Assisted Suicide: Is There a Right to Die with Dignity, or Only a Duty to Live in Pain?
Many patients in America currently suffer from terminal illness, with no option other than to suffer for an indeterminate amount of time. The Supreme Court of the United States denies terminally ill patients the fundamental right to hasten their death through physician-assisted suicide. The case Washington v. Glucksberg declared there was no fundamental right to assisted suicide. Glucksberg denies countless patients, suffering from terminal illness, a dignified end to their suffering.
The Court in Glucksberg decided there is no historical recognition of the right to assisted suicide. The Court reasoned that since there is no historical practice of physician-assisted suicide in the United States, assisted suicide is not a fundamental right protected by the Due Process Clause of the 14th Amendment. The decision in Glucksberg viewed fundamental rights through a narrow historic lens, leading the Court to conclude assisted suicide is not a fundamental right.

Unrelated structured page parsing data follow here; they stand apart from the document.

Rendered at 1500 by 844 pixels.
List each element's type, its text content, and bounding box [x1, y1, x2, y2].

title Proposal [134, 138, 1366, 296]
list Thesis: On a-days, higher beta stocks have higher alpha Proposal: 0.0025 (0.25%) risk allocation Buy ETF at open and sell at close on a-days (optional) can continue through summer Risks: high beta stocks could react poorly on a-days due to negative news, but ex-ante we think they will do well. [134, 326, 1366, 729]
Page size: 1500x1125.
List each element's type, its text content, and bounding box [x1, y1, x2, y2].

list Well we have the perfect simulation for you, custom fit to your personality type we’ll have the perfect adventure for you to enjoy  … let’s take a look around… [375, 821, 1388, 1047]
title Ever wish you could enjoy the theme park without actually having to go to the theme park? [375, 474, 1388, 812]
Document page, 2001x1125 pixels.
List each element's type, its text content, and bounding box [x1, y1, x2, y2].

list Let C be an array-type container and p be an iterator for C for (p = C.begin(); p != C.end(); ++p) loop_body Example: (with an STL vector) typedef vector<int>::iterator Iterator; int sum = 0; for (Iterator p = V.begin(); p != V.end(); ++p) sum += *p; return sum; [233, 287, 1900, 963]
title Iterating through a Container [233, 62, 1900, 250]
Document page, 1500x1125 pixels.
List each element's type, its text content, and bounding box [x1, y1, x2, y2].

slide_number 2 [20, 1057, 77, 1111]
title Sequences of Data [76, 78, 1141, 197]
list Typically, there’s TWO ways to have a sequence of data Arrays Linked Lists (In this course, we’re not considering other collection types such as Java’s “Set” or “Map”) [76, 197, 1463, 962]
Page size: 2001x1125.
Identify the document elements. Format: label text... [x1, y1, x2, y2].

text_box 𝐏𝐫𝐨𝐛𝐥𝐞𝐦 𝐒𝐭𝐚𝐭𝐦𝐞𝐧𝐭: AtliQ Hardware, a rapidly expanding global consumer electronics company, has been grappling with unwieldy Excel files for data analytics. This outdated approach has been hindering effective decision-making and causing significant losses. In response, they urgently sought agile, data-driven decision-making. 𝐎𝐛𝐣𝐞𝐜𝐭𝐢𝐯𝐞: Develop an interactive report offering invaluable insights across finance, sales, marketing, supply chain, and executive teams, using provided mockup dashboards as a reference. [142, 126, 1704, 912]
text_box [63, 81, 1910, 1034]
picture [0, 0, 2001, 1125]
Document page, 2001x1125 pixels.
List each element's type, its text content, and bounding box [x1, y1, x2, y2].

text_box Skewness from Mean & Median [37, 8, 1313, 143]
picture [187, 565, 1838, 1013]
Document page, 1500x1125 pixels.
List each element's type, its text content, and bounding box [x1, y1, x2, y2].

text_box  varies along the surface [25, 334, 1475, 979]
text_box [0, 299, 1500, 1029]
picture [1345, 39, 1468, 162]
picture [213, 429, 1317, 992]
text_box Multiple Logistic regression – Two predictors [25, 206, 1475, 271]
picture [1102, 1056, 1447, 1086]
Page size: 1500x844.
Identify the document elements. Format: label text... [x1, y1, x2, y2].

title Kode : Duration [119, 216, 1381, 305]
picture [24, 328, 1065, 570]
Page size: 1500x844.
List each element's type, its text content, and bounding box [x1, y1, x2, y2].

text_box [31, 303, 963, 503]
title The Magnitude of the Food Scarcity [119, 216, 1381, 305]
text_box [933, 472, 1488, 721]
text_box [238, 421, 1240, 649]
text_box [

This Note compares the reasoning in Glucksberg with other Supreme Court cases concerning fundamental rights. As this Note shows, the Court wrongly decided Glucksberg and there should be a fundamental right to assisted suicide in the United States. Other Supreme Court cases concerning fundamental rights usually view an asserted right from a broader perspective to determine if the asserted right is fundamental. The Glucksberg court refused to follow this precedent, and instead decided to only evaluate whether physicians have practiced assisted suicide historically.
In Part I, this Note discusses fundamental rights jurisprudence and the Glucksberg decision. Then in Part II, this Note compares the Glucksberg decision to other fundamental rights cases. This Note compares the reasoning in Glucksberg with three other fundamental rights tests: (1) the broad historic test which looks to see if a fundamental right has been a generally acknowledged practice in the United States; (2) the changing conscience of society test which looks to see if the American conscience demands that the Court recognizes a new right as fundamental; and (3) the penumbra of rights test, which looks to see if a newly asserted right lies in the “realm” of some other Constitutional right. Finally, Part III proposes a new test that the Supreme Court should use in evaluating whether a right is fundamental. This new test consists of a 3-prong approach that utilizes each of the three fundamental rights tests discussed in Part II.
 Washington v. Glucksberg, 521 U.S. 702, 728 (1997).
 See Guy Maytal & Theodore A. Stern, The Primary Care Companion to the Journal of Clinical Psychiatry 299, 300 (2006) (reporting that loss of dignity is the most common reason for cancer patients to desire death); Gabriella Marchant, Rhys’s Final Wish, ABC News, https://www.abc.net.au/news/2021-04-29/rhys-habermann-and-voluntary-euthanasia/100062384 (updated April 28, 2021) (describing how a terminally ill teen had to film his final moments before suicide to ensure his family would not be liable for his death).
 Glucksberg, 521 U.S. at 722.
 Id. at 728.
 Loving v. Virginia, 388 U.S. 1, 12 (1967).
 Obergefell v. Hodges, 576 U.S. 644, 670 (2015).
 Griswold v. Connecticut, 381 U.S. 479, 485 (1965).